**EXTRAIT RETENU:**
Hervé Gourdel, semble s’être rendu dans le Djurdjura en vue d’identifier des itinéraires à proposer à de potentiels clients[1]. Peut-être que ses amis lui ont présenté la région comme un havre de paix promis à de prospères affaires ? Cette perception existe chez de nombreux concitoyens. D’autant que la propagande officielle sur «les succès de la concorde civile» nourrit généreusement l’illusion. Les capitales occidentales aussi ne sont pas en reste dans les éloges de cette politique qui prétend "domestiquer" (sic) les djihadistes et dompter l’islamisme (re sic). Aux yeux de ces capitales, Alger, a regagné une place de «partenaire» à la hauteur de ses liquidités. Ce ressortissant français peut être considéré comme une victime de ces illusions saluées, entre autres, par son gouvernement.

Cette propagande n’exclut pas, par ailleurs, l’application de théories qui prônent la possibilité de maintenir des poches «résiduelles» de Djihadistes en Kabylie avec la prétention de pouvoir contenir leur action en deçà d’un certain seuil de nuisance ; seuil qui est celui du parasitage de cette région frondeuse. À ce moment, Hervé Gourdel apparaît comme une victime "collatérale" de vils calculs politiciens qui n’offusquent pas outre mesure Paris, Washington et autres centres décisionnaires qui, hier, avaient jeté des ponts avec les islamistes algériens qu’ils croyaient aux portes d’El Mouradia ; comme ils se refusent à les rompre avec la nébuleuse des frères musulmans ou à dénoncer le double jeu des pétromonarchies du Golf qui font Daesh, en sous mains, et s’affichent dans la coalition qui le combat.

**EXERCICE COURT:** Reprenez l'extrait sur Hervé Gourdel et la concorde civile à la suite de sa dernière phrase, dans le même registre. Les items proviennent d'une autre source que l'extrait.

**ITEMS PRÉSENTÉS:**

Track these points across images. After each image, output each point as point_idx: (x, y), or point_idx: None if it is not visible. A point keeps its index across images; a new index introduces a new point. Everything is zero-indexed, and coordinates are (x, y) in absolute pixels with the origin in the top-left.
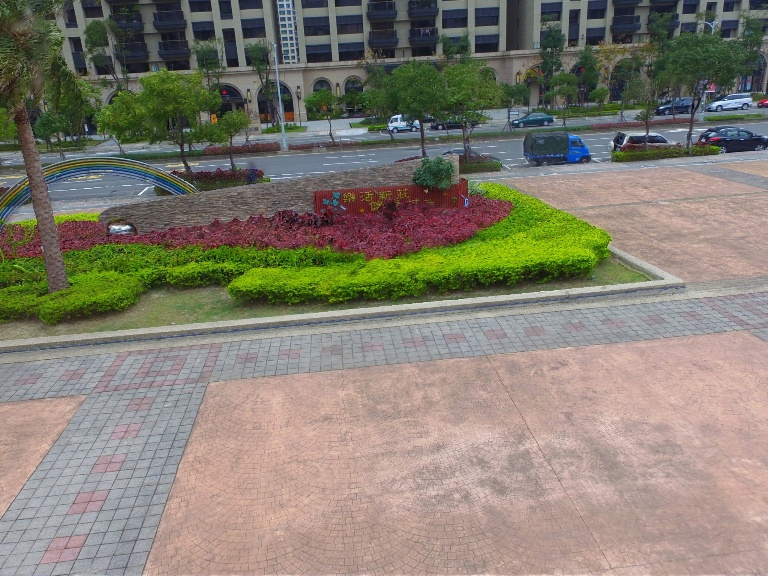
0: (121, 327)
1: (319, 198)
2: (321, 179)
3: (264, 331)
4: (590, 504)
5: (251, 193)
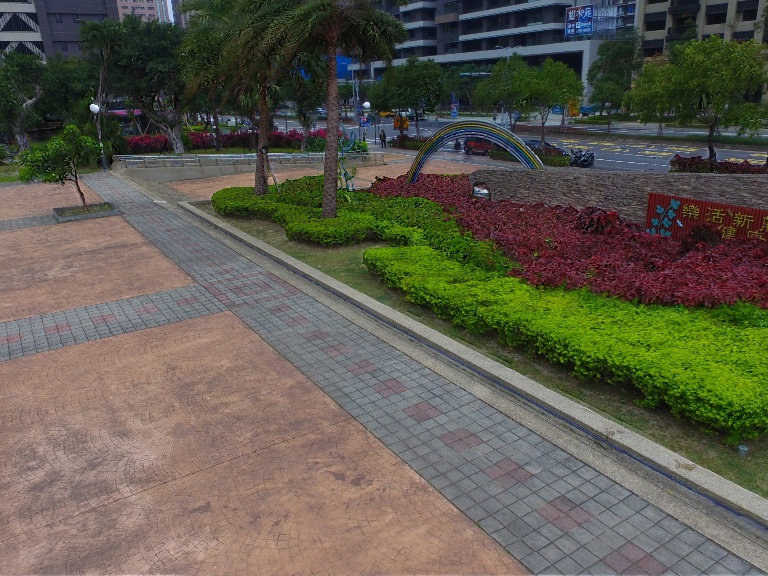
0: (303, 256)
1: (653, 203)
2: (664, 179)
3: (337, 299)
4: None
5: (586, 180)
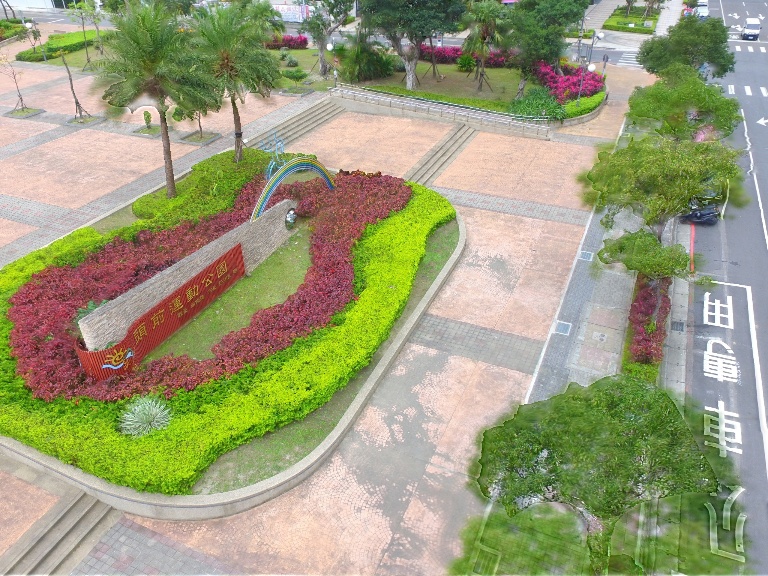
0: None
1: None
2: None
3: None
4: None
5: None
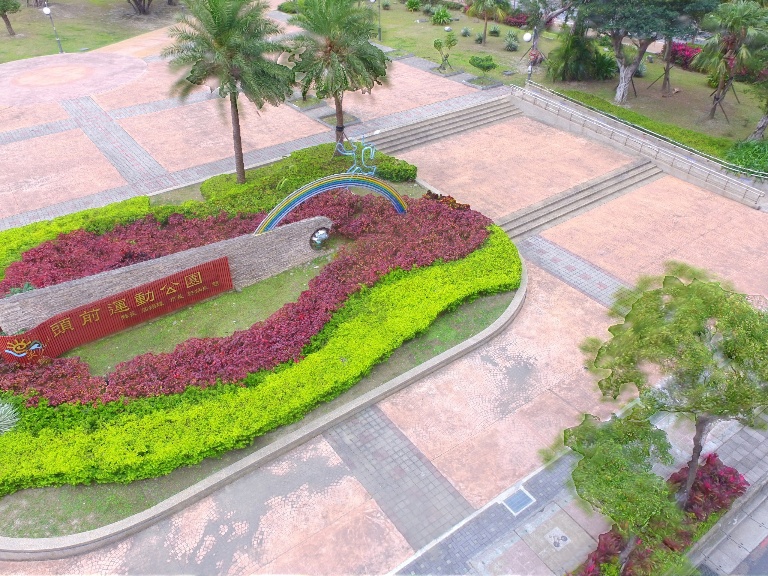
0: None
1: None
2: None
3: None
4: (4, 183)
5: None
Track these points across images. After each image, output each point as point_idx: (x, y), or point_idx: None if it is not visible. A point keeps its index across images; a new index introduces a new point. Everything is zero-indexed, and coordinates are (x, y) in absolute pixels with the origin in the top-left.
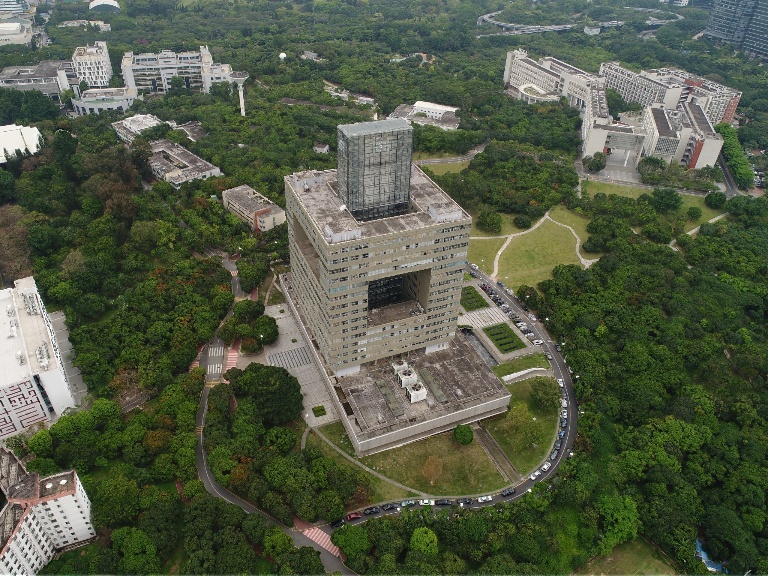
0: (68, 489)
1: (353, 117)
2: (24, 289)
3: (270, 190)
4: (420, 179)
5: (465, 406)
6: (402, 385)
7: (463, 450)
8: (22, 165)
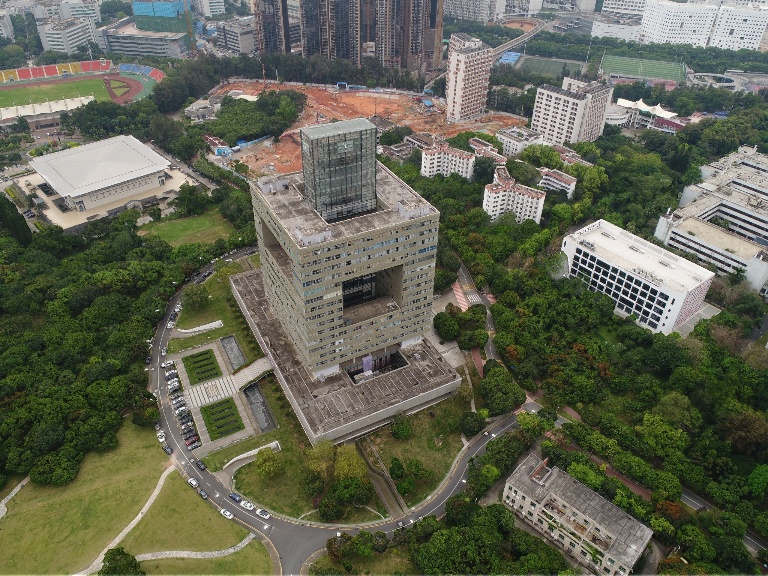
0: (489, 187)
1: None
2: (668, 281)
3: None
4: (290, 223)
5: None
6: None
7: None
8: None
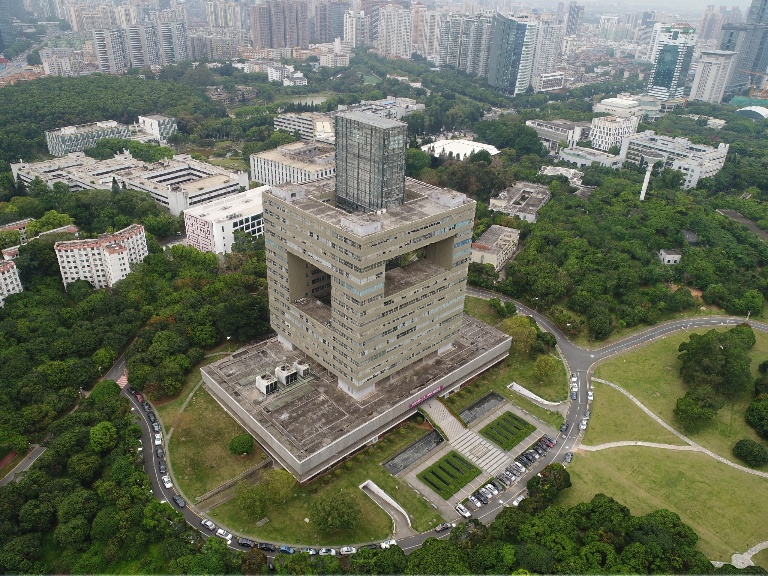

**RÉPONSE ATTENDUE:**
Les djihadistes d’aujourd’hui ont gagné leurs premières batailles lorsque le pouvoir mitterrandien envisageait l’arrivé du FIS au pouvoir et que Washington couvait un chef terroriste comme atout futur dans le jeu d’influence sur les régences vassales. Pas même l’impact sur ses banlieues n’a fait douter la France. Il serait intéressant de connaître le chiffre des islamistes qui ont bénéficié de l’asile politique et qui, depuis, sont devenus "Français" et de les mettre en rapport avec le modeste nombre d’asiles territoriaux accordés aux démocrates… comment dès lors s’étonner de la prolifération des Merah et autres Nemmouchi…

Je reviens à mes douleurs, El Watan nous apprend que Gouri Abdelmalek, l’assassin en chef du défunt Hervé Gourdel, est originaire de Si Mustapha, je repense à mon camarade Salah Badir écorché et suspendu à un pont enjambant l’autoroute à hauteur de Thala ‘Icha (Thénia), je répense à Moumouh et à tous ceux qui ont péri en faisant face à la bête immonde.

Nos douleurs sont nombreuses ; elles ne se tairont qu’avec notre trépas. Le temps de leur amoncellement n’est pas encore révolu. Les victimes reposeront en paix, lorsque la démence et les calculs sordides seront déjoués.

Paix à l’âme d’Hervé Gourdel…

Mohand Bakir

[1] Sur facebook, Hervé Gourdel écrivait : «... si je rentre !»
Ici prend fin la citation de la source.